_PROBLEM DETAILS_. Can you convert the text lines of the material below into a JSON list of strings, one string per line with blank lines left out? Leave the pictures out of the answer.

(Records from a dataset)
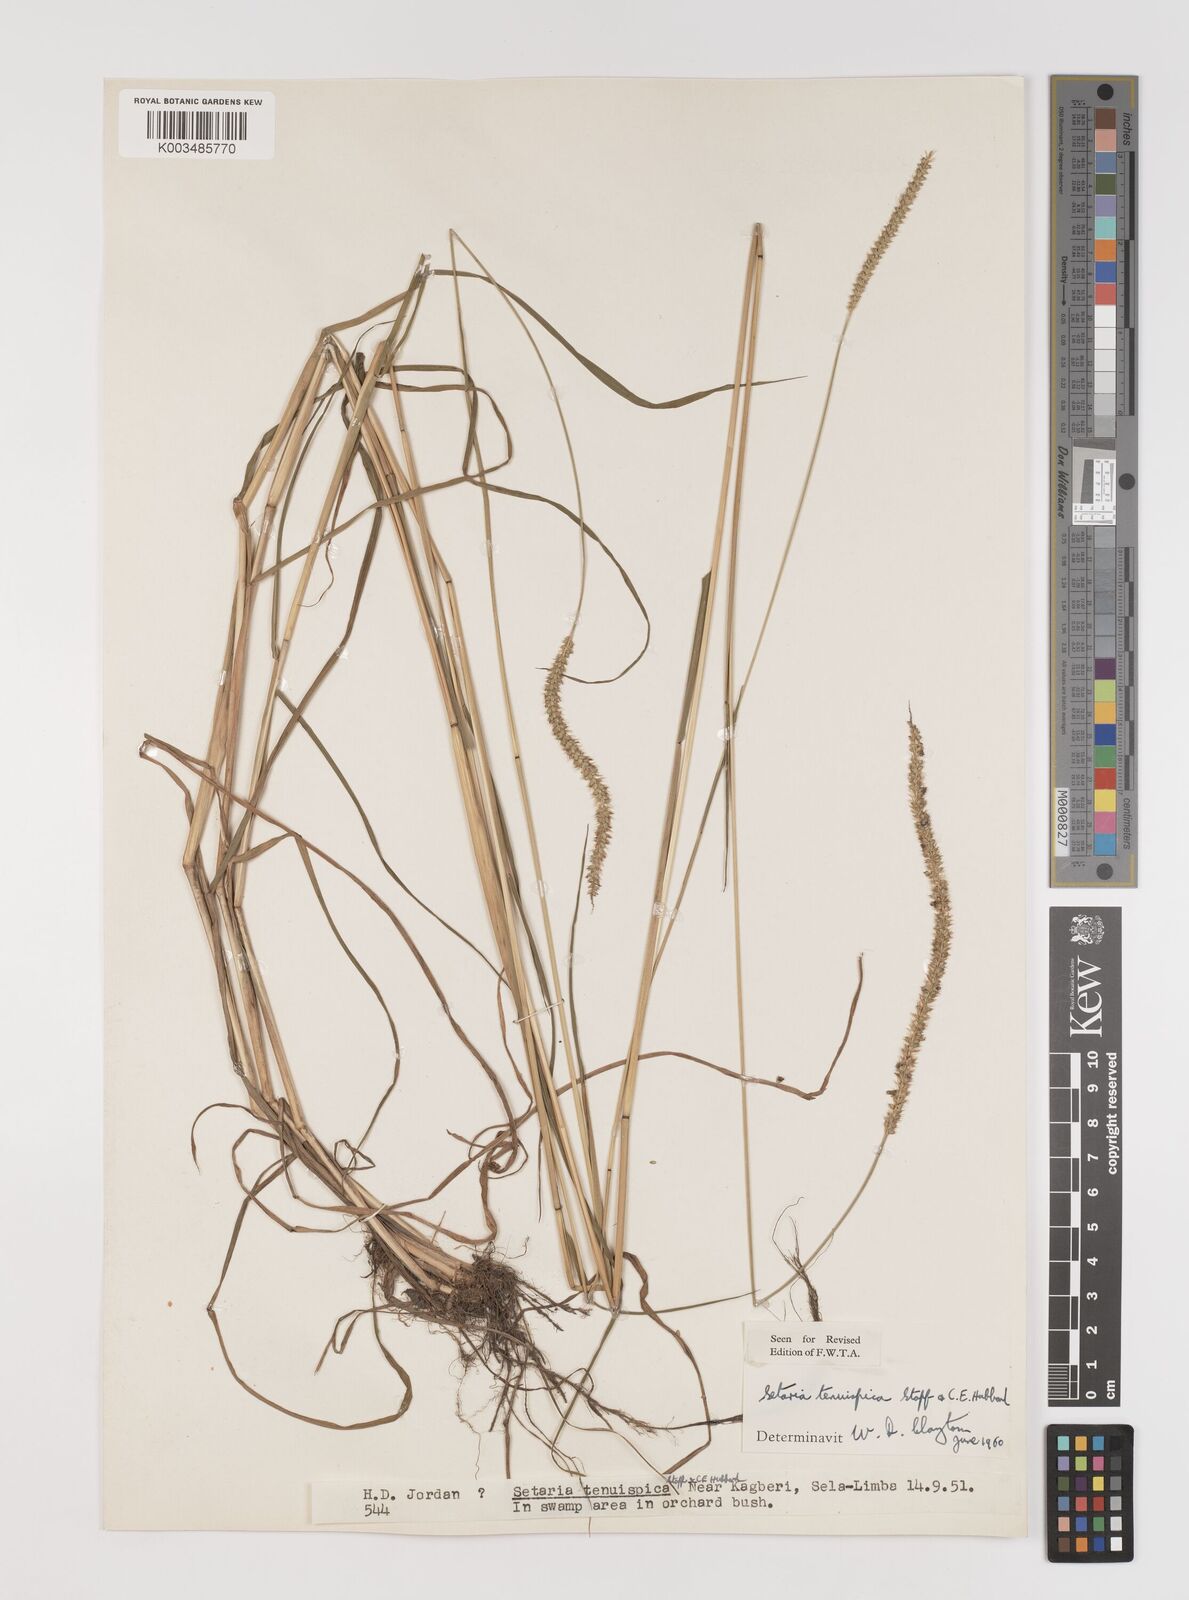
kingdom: Plantae
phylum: Tracheophyta
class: Liliopsida
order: Poales
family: Poaceae
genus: Setaria
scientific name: Setaria sphacelata
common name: African bristlegrass
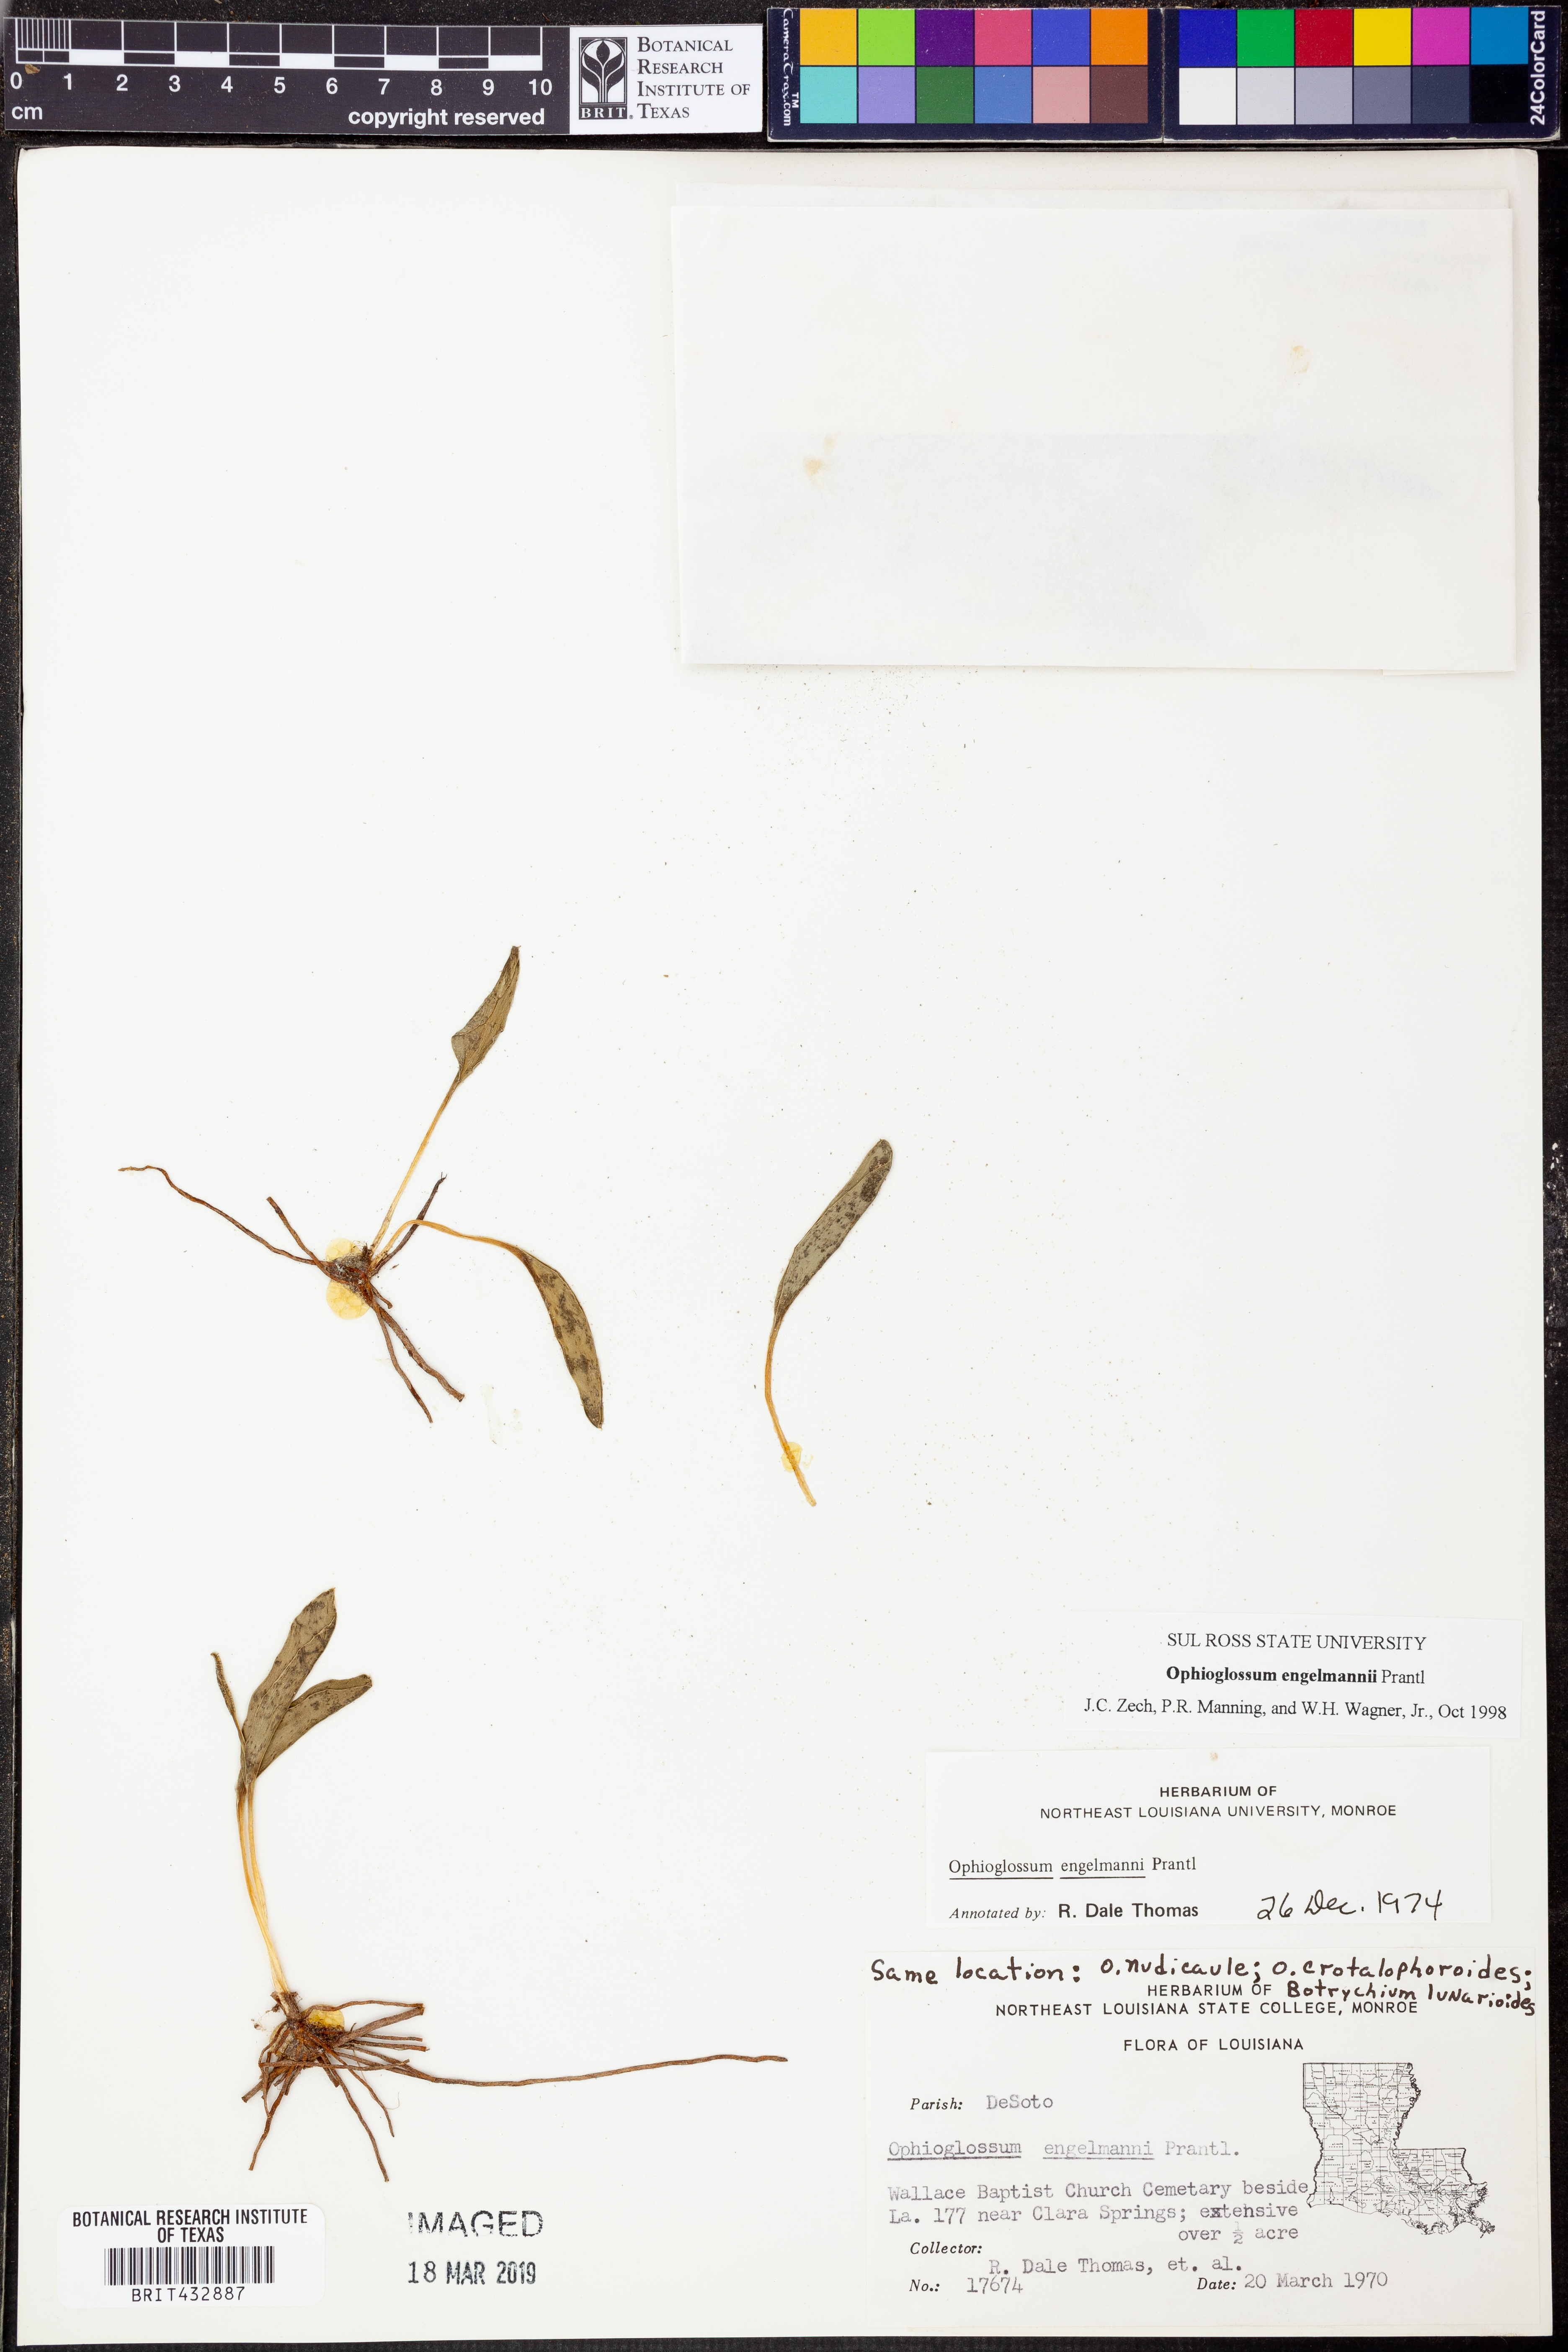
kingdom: Plantae
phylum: Tracheophyta
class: Polypodiopsida
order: Ophioglossales
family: Ophioglossaceae
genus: Ophioglossum
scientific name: Ophioglossum engelmannii
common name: Limestone adder's-tongue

_ANSWER IN FULL_.
[
  "kingdom: Plantae",
  "phylum: Tracheophyta",
  "class: Liliopsida",
  "order: Poales",
  "family: Poaceae",
  "genus: Setaria",
  "scientific name: Setaria sphacelata",
  "common name: African bristlegrass",
  "kingdom: Plantae",
  "phylum: Tracheophyta",
  "class: Polypodiopsida",
  "order: Ophioglossales",
  "family: Ophioglossaceae",
  "genus: Ophioglossum",
  "scientific name: Ophioglossum engelmannii",
  "common name: Limestone adder's-tongue"
]